Not that I really have a training schedule, but if I did I'm afraid I'd be falling behind. This ankle thing that I didn't think anything of back in December is really starting to hold me back. I had a few good runs last weekend but this week didn't start so well.
Monday was a planned day off, Tuesday I was too busy with work to get out for a run. Wednesday I had a meeting out of town, got dropped off at home after work and then ran back to my office to get my car. There was some definite tightness in my achilles for the first mile, it lingered into the second mile which was all uphill, but then eased off over the next mile which was gradually downhill. After that second mile I had a nice progression of increased speed: 7:47, 7:32, 7:28, 7:22, 7:05. It helped that I had a tail wind.

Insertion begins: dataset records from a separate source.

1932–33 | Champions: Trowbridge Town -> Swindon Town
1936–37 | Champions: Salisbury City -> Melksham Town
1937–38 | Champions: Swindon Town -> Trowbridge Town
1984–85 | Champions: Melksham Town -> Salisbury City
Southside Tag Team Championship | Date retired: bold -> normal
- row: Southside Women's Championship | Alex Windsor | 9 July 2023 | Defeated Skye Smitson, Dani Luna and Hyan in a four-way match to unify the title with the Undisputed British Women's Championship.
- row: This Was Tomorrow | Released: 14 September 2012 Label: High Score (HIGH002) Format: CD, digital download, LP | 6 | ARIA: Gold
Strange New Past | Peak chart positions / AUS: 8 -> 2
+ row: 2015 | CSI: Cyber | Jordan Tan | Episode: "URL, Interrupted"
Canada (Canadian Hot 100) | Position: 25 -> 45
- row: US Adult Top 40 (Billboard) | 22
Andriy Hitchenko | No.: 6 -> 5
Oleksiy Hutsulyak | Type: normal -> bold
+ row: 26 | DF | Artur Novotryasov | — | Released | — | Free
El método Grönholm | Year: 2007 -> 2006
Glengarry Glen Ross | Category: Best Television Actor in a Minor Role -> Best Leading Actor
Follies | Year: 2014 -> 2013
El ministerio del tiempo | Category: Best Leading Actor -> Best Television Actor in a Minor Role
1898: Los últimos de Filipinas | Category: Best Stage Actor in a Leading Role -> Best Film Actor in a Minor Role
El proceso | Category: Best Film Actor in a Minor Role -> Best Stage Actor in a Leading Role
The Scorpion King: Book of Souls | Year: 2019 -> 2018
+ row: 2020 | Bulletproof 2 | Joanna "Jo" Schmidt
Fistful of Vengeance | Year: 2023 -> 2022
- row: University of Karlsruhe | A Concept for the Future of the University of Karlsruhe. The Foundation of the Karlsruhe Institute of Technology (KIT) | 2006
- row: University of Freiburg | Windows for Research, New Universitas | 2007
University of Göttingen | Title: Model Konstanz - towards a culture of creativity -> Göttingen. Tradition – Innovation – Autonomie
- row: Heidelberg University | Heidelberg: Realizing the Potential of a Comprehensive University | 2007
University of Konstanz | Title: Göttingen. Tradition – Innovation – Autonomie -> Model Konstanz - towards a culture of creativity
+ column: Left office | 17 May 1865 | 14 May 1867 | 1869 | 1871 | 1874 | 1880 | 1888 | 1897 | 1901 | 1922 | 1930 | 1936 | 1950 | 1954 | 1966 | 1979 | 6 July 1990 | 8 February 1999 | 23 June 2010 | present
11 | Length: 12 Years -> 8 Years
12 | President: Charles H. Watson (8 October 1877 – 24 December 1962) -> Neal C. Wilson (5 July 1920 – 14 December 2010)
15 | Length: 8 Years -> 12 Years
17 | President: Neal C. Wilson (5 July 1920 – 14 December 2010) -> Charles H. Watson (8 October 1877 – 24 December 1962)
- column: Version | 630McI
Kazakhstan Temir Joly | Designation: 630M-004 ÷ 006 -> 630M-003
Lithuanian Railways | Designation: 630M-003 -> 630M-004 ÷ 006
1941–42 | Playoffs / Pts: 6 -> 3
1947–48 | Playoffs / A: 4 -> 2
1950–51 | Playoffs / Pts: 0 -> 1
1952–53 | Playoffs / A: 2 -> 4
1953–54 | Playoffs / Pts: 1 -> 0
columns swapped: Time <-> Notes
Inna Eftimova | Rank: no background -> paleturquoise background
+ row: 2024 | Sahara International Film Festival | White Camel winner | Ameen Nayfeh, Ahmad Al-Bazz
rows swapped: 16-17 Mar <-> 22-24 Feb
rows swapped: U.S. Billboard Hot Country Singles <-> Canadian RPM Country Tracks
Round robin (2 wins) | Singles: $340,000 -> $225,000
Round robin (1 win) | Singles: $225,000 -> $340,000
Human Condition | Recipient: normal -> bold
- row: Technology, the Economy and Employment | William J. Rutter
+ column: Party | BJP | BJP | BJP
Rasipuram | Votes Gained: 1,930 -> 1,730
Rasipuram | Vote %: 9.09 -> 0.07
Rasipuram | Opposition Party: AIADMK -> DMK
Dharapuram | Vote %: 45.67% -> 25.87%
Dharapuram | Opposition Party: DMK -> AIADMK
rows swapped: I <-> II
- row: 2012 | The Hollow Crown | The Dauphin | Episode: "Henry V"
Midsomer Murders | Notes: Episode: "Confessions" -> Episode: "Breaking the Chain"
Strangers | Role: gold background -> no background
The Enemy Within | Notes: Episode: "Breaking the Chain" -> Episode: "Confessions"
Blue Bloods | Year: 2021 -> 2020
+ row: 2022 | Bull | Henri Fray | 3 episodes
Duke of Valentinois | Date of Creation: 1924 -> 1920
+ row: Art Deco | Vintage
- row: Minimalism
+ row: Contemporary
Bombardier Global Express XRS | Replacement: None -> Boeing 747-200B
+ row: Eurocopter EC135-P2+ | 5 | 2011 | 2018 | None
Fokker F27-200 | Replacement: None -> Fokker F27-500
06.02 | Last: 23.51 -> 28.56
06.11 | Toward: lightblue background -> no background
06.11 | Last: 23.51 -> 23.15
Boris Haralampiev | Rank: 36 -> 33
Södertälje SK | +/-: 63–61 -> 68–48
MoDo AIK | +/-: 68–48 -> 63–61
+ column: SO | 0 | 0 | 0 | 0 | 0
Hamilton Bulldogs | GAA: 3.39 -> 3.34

Unfortunately it seemed that pushing the pace a bit, and then immediately getting into my car and driving home, followed by sitting on my ass eating dinner lead to my achilles tightening right back up again.
distance: 6.21 miles
Thursday I decided that I needed to get in a short/slow run. I realized that there probably isn't enough of that in my training plan. Earlier in the day I had another session with Dr. Jamie Raymond, he identified a long chain of tightness running from my right glutes to hamstring to calf to achilles. I didn't come away from this visit with such a noticable improvement in my ankle, but I did feel like a few related areas were addressed that will help the ankle.
I set off for my run around 6:00, and about 3 minutes into the run I stopped and considered turning around and walking home because the pain in my achilles was so bad. I stretched for a minute or so, walked a little and then resumed thee run, that seemed to be enough to reduce the pain to a very tolerable level, but it didn't make me feel very good about my long term long distance running goals.